■ Goal of the exercise ■
Transcribe the data in full, keeping each line exactly as it appears.

■ Available records ■
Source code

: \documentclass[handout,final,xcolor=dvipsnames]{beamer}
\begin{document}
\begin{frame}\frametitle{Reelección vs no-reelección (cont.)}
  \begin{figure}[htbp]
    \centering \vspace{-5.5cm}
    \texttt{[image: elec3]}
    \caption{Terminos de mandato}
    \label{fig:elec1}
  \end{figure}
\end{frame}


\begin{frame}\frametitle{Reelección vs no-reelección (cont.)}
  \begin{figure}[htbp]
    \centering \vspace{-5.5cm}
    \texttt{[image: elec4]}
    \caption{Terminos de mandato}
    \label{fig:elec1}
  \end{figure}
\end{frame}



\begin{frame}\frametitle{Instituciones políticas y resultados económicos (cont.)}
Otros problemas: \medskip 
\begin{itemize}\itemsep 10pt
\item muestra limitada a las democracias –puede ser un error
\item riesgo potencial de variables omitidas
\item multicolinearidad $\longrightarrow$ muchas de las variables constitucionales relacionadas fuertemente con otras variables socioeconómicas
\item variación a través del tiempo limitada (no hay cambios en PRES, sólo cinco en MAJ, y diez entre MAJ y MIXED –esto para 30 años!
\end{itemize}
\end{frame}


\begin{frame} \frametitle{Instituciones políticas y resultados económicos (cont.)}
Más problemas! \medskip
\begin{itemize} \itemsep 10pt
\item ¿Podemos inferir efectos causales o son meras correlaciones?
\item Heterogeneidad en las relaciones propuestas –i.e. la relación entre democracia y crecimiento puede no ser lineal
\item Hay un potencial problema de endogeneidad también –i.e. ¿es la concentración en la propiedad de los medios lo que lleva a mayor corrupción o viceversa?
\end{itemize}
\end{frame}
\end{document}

■ Result below ■
Source code

: \documentclass[handout,final,xcolor=dvipsnames]{beamer}
\begin{document}
\begin{frame}\frametitle{Reelección vs no-reelección (cont.)}
  \begin{figure}[htbp]
    \centering \vspace{-5.5cm}
    \texttt{[image: elec3]}
    \caption{Terminos de mandato}
    \label{fig:elec1}
  \end{figure}
\end{frame}


\begin{frame}\frametitle{Reelección vs no-reelección (cont.)}
  \begin{figure}[htbp]
    \centering \vspace{-5.5cm}
    \texttt{[image: elec4]}
    \caption{Terminos de mandato}
    \label{fig:elec1}
  \end{figure}
\end{frame}



\begin{frame}\frametitle{Instituciones políticas y resultados económicos (cont.)}
Otros problemas: \medskip 
\begin{itemize}\itemsep 10pt
\item muestra limitada a las democracias –puede ser un error
\item riesgo potencial de variables omitidas
\item multicolinearidad $\longrightarrow$ muchas de las variables constitucionales relacionadas fuertemente con otras variables socioeconómicas
\item variación a través del tiempo limitada (no hay cambios en PRES, sólo cinco en MAJ, y diez entre MAJ y MIXED –esto para 30 años!
\end{itemize}
\end{frame}


\begin{frame} \frametitle{Instituciones políticas y resultados económicos (cont.)}
Más problemas! \medskip
\begin{itemize} \itemsep 10pt
\item ¿Podemos inferir efectos causales o son meras correlaciones?
\item Heterogeneidad en las relaciones propuestas –i.e. la relación entre democracia y crecimiento puede no ser lineal
\item Hay un potencial problema de endogeneidad también –i.e. ¿es la concentración en la propiedad de los medios lo que lleva a mayor corrupción o viceversa?
\end{itemize}
\end{frame}
\end{document}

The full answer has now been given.